Accuracy of different genomic selection models

To predict phenotypes for the six traits under study, we explored the accuracy of three models: (1) linear RKHS without epistasis (GBLUP); (2) linear RKHS with epistasis (GBLUPe); and (3) Gaussian RKHS (RKHSg). Using the largest SNP set (> 35,000 SNPs) to perform cross-validation (80:20), the prediction accuracies ranged, on average, from 0.44 for DON to 0.67 for TKW, and they were broadly correlated with the heritability of each trait (Fig. 2). In upper triangles, we observed slight but significant (p <0.05) differences in the observed mean prediction accuracies for five of the six traits, with only PHT not showing differences in accuracy between the three models tested. Moreover, as displayed in the lower triangles, the RKHSg and GBLUPe models were strongly correlated and, in general, these models proved slightly superior in terms of accuracy.

To further refine the comparison between the models used, we analyzed the variance component of each statistical model. The models used make different assumptions and model different parts of the genetic variance (additivity, epistasis). As shown in the table (Online Resource 8), the estimated residual variance ($\sigma_{e}^{2}$) decreased from the GBLUP to RKHSg model for all six traits, whereas the magnitude of the estimated genetic variance ($\sigma_{G}^{2}$) changed according to the trait. Based on the overall performance of the three statistical models, GBLUPe was selected for subsequent analyses for it highest accuracy of prediction and shortest computing time.

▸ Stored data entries
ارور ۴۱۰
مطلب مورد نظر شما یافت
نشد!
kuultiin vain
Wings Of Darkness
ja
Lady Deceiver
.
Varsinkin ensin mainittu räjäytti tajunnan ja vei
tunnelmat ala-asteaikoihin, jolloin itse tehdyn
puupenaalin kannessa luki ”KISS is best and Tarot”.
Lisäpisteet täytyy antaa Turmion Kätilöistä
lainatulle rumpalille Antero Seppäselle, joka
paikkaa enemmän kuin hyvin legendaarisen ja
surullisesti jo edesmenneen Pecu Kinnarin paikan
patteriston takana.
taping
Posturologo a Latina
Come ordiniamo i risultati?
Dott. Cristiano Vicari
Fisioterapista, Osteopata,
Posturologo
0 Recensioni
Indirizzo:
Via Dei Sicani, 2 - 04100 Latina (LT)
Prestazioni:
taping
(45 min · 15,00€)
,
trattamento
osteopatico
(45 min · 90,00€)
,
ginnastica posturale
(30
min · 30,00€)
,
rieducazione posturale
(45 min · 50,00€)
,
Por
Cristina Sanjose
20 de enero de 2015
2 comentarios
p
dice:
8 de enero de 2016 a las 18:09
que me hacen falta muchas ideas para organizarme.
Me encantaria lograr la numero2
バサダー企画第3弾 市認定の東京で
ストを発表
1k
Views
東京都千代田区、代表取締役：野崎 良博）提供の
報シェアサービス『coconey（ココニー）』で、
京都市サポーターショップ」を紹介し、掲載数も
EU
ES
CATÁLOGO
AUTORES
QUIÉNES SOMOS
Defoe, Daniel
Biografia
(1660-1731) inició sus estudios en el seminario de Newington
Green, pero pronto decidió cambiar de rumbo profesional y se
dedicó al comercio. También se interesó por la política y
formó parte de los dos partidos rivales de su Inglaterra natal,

▸ THE PROBLEM
Name each statistical model compared in the passage on genomic selection accuracy, pairing its abbreviation with the description the passage gives.

▸ SOLUTION TO THE EXERCISE
- GBLUP: linear RKHS without epistasis
- GBLUPe: linear RKHS with epistasis
- RKHSg: Gaussian RKHS